:: Records from a collection ::
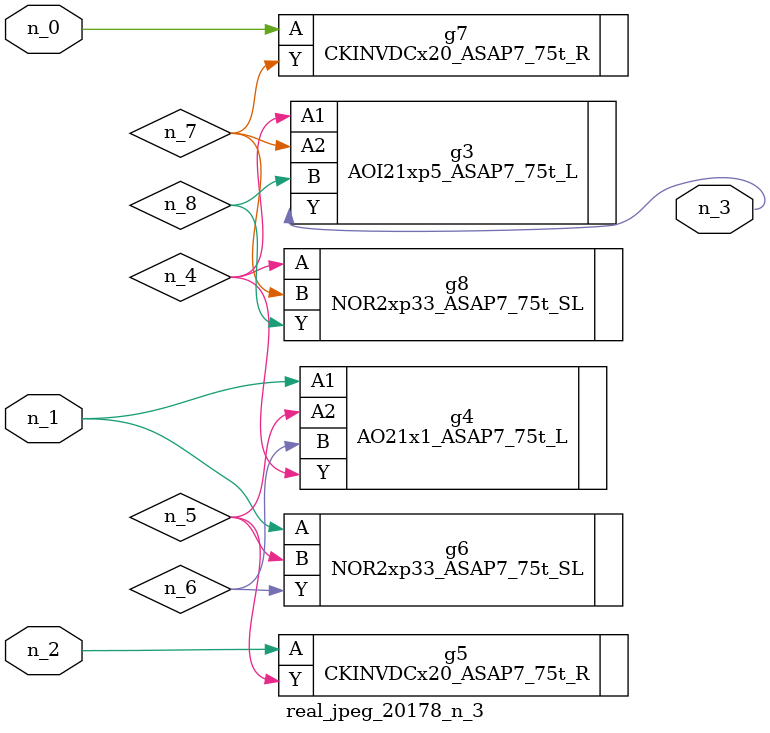
<source format=v>
module real_jpeg_20178_n_3 (n_1, n_0, n_2, n_3);

input n_1;
input n_0;
input n_2;

output n_3;

wire n_5;
wire n_4;
wire n_8;
wire n_6;
wire n_7;

CKINVDCx20_ASAP7_75t_R g7 ( 
.A(n_0),
.Y(n_7)
);

AO21x1_ASAP7_75t_L g4 ( 
.A1(n_1),
.A2(n_5),
.B(n_6),
.Y(n_4)
);

NOR2xp33_ASAP7_75t_SL g6 ( 
.A(n_1),
.B(n_5),
.Y(n_6)
);

CKINVDCx20_ASAP7_75t_R g5 ( 
.A(n_2),
.Y(n_5)
);

AOI21xp5_ASAP7_75t_L g3 ( 
.A1(n_4),
.A2(n_7),
.B(n_8),
.Y(n_3)
);

NOR2xp33_ASAP7_75t_SL g8 ( 
.A(n_4),
.B(n_7),
.Y(n_8)
);


endmodule
</source>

:: YOUR OBJECTIVE ::
Begin with the line that contains "output n_3;" and end with the last line of the records; set down every line in that span exactly, and nothing else.

:: TASK OUTPUT ::
output n_3;

wire n_5;
wire n_4;
wire n_8;
wire n_6;
wire n_7;

CKINVDCx20_ASAP7_75t_R g7 ( 
.A(n_0),
.Y(n_7)
);

AO21x1_ASAP7_75t_L g4 ( 
.A1(n_1),
.A2(n_5),
.B(n_6),
.Y(n_4)
);

NOR2xp33_ASAP7_75t_SL g6 ( 
.A(n_1),
.B(n_5),
.Y(n_6)
);

CKINVDCx20_ASAP7_75t_R g5 ( 
.A(n_2),
.Y(n_5)
);

AOI21xp5_ASAP7_75t_L g3 ( 
.A1(n_4),
.A2(n_7),
.B(n_8),
.Y(n_3)
);

NOR2xp33_ASAP7_75t_SL g8 ( 
.A(n_4),
.B(n_7),
.Y(n_8)
);


endmodule
</source>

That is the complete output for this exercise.